GIFT: Bootstrapping Image-to-CAD Program Synthesis via Geometric Feedback
Abstract
Mapping images to executable CAD programs is a central challenge in generative design, yet aligning visual inputs with symbolic code remains difficult. Existing approaches typically rely on brittle supervised fine-tuning or costly online reinforcement learning to overcome data limitations. In this work, we ask: how far can we push performance by leveraging test-time compute to bootstrap an augmented training set? We identify the primary bottleneck as the scarcity of diverse data aligning visual geometry with program syntax, rather than model capacity. To address this, we introduce Geometric Inference Feedback Tuning (GIFT), a framework that uses geometric feedback to generate high-quality data augmentations.
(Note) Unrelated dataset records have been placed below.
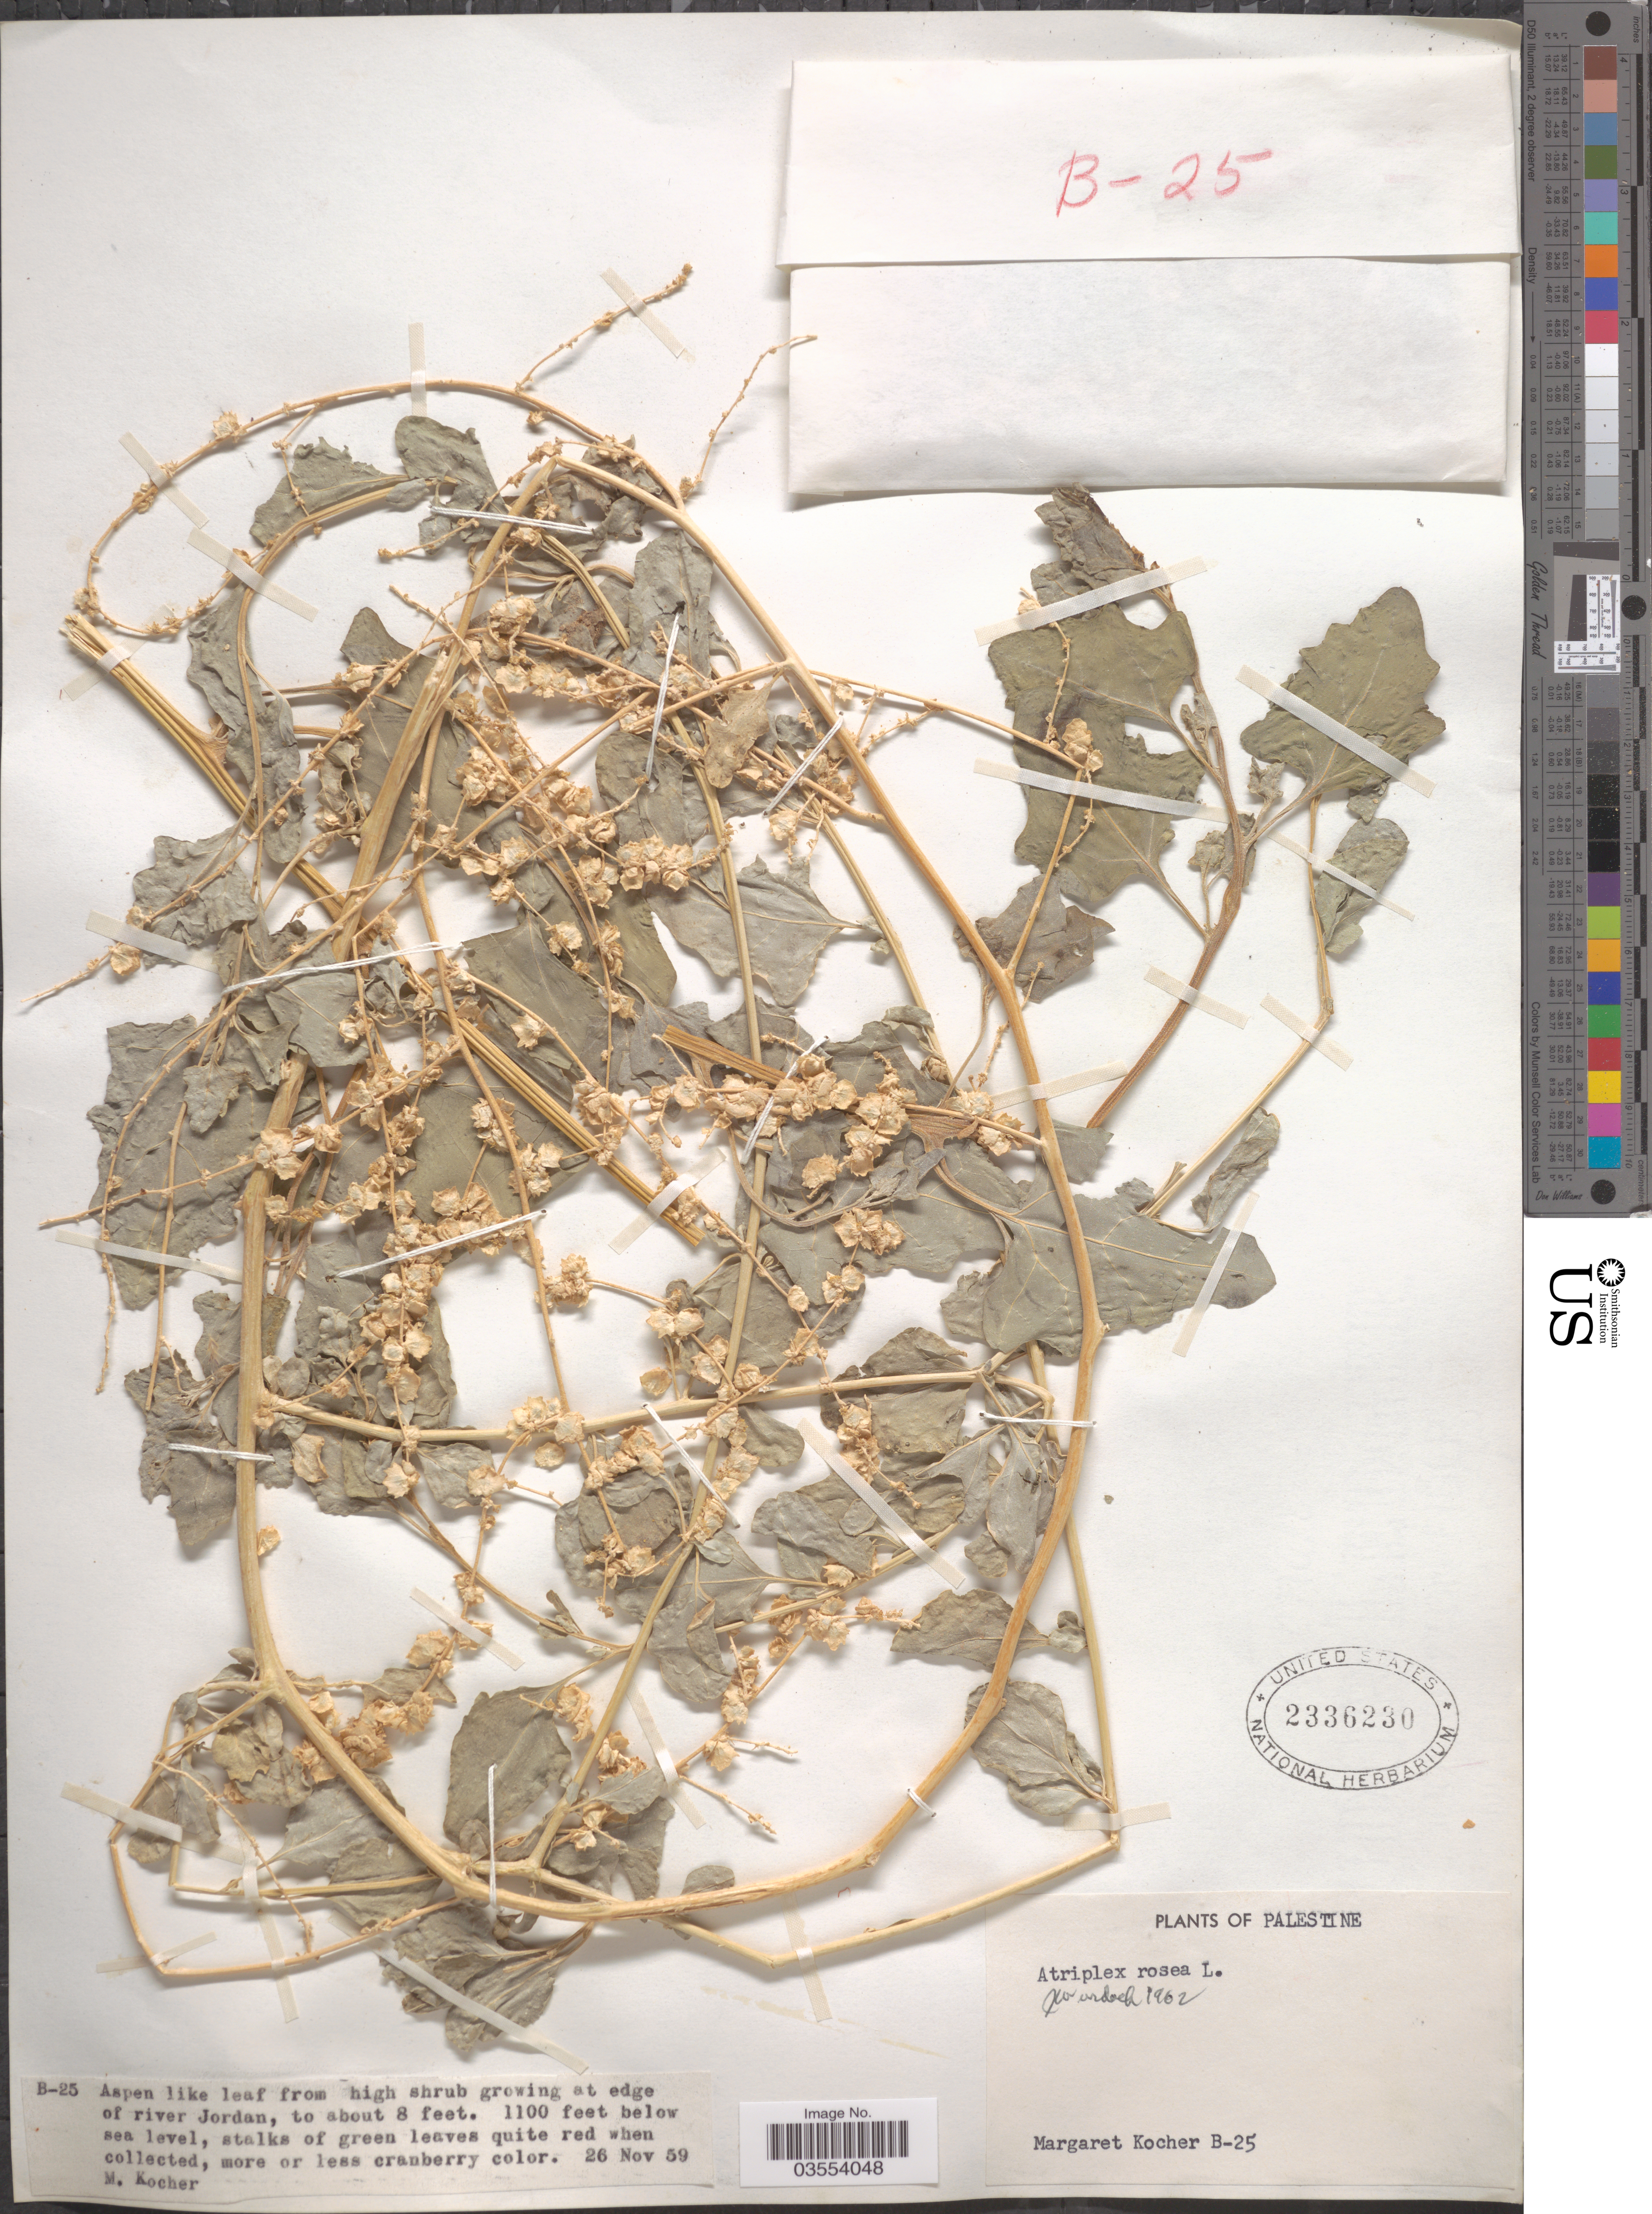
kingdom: Plantae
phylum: Tracheophyta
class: Magnoliopsida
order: Caryophyllales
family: Amaranthaceae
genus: Atriplex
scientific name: Atriplex rosea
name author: L.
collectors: M. Kocher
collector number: B-25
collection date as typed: Transcribed d/m/y: 26/11/59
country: Jordan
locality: At edge of river Jordan. Palestine.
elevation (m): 335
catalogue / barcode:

GIFT systematically analyzes model failures via inference-time scaling, verifying geometric accuracy with a CAD kernel. GIFT bootstraps and curates an alignment dataset through two core mechanisms: Soft-Rejection Sampling (SRS), which captures diverse valid programs beyond ground-truth matching, and Failure-Driven Augmentation (FDA), which improves robustness by re-purposing rendered near-miss failures as synthetic training examples to cover hard negative geometries. By amortizing these insights into the model weights, GIFT matches the performance of extensive test-time scaling with an 80 % reduction in inference compute. It outperforms strong baselines by 12 % and remains competitive with complex multimodal systems, all without additional supervision or specialized architectures.